With the creation of the quartet ‘Sourdurent‘ in 2019, alongside Jacques Puech, Elisa Trébouville and Loup Uberto, he dives deeper into Occitan writing and traditional inspired composing, seeking for a music of euphoria and communion with an assumed tropism for popular music from the Middle East and the Mediterranean coasts.
Sourdure continues his quest for unusual poetic and sonic forms on De Mòrt Viva, a concept album thought as a divinatory system. Constructed like an invented tarot deck, ‘De Mòrt Viva’ explores the idea of a contemporary paganism in ten jubilant, humorous and spiritual odes.
Bégayer (fr) French songs, noises, rumors of distant and early musics, short and cruel poems, handcrafted instruments, radio-amplifiers, circuit bending and other wasted electronic devices, « Bégayer » (the french word for « stutter ») pursues a gesture for those without a folklore, for this culture of void, structured by the gloaming of popular habitus as well as glitches from noise music, influenced by the public squares as well as the swarming of numerical flows, for a original kind of wog-rapsodists.
This culture of void has to be seen as a cruel joy, the occasion for a conjunction beetween strange interpretations of ancient signs, popular forms and contemporaneous attempts.
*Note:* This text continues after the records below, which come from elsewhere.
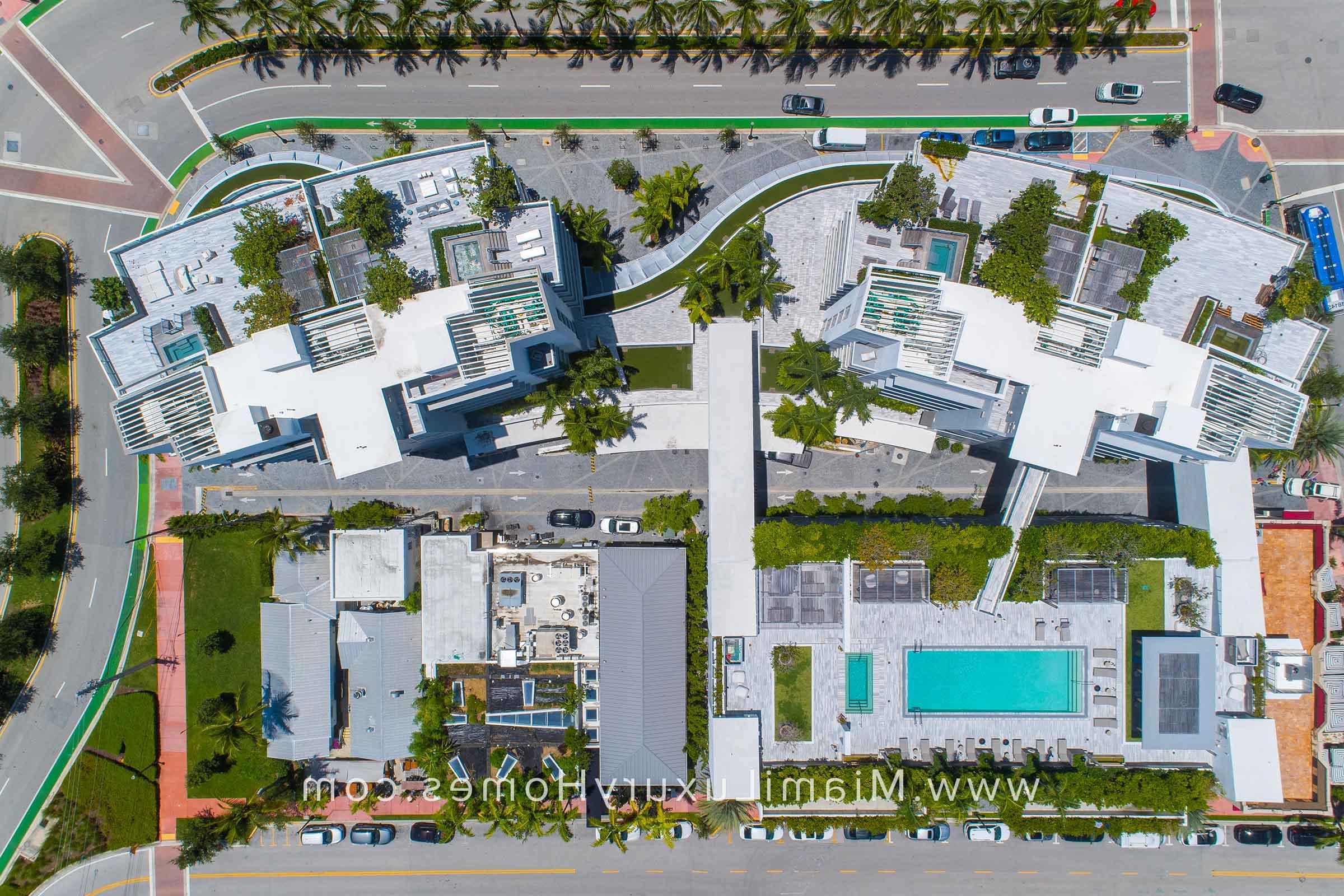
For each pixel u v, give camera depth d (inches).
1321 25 2564.0
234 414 1999.3
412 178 2087.8
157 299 2127.2
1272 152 2586.1
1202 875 2603.3
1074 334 1996.8
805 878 2640.3
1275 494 2581.2
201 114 2642.7
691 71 2608.3
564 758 2568.9
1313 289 1987.0
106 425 2650.1
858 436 2549.2
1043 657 2434.8
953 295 2006.6
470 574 2516.0
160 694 2657.5
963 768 2393.0
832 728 2417.6
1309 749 2459.4
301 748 2561.5
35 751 2650.1
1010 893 2623.0
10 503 2539.4
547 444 2618.1
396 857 2659.9
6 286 2637.8
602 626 2496.3
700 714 2524.6
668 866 2650.1
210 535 2642.7
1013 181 2057.1
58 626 2652.6
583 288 2559.1
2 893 2628.0
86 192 2647.6
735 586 2380.7
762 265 2290.8
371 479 2650.1
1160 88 2591.0
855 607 2413.9
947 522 2425.0
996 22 2422.5
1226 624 2346.2
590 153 2628.0
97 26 2630.4
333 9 2546.8
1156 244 2004.2
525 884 2652.6
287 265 2071.9
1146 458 2240.4
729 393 2401.6
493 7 2566.4
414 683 2573.8
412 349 2009.1
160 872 2652.6
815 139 2591.0
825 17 2477.9
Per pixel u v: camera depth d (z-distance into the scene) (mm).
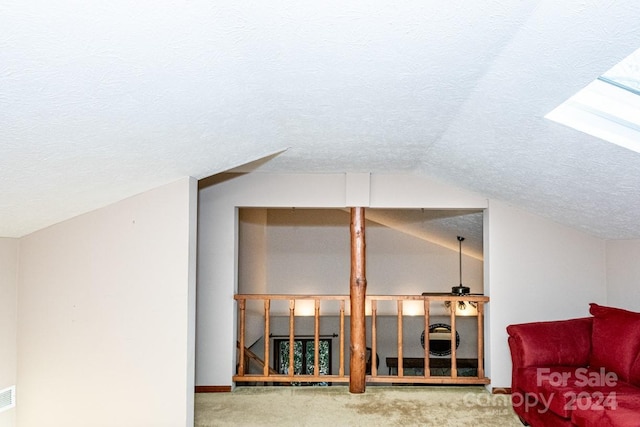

It is the construction of singular variations and overflows.
For Jean Rouch, a horizon for modern anthropologists was to « put disturbing objects into motion », thus every song is a distance to experiment, an etude which is watching us. Thus every stutterer song wants to be a disturbing and joyful object, whose cruel cimplicity, obstinacy, unfolds itself as an object of unquietness.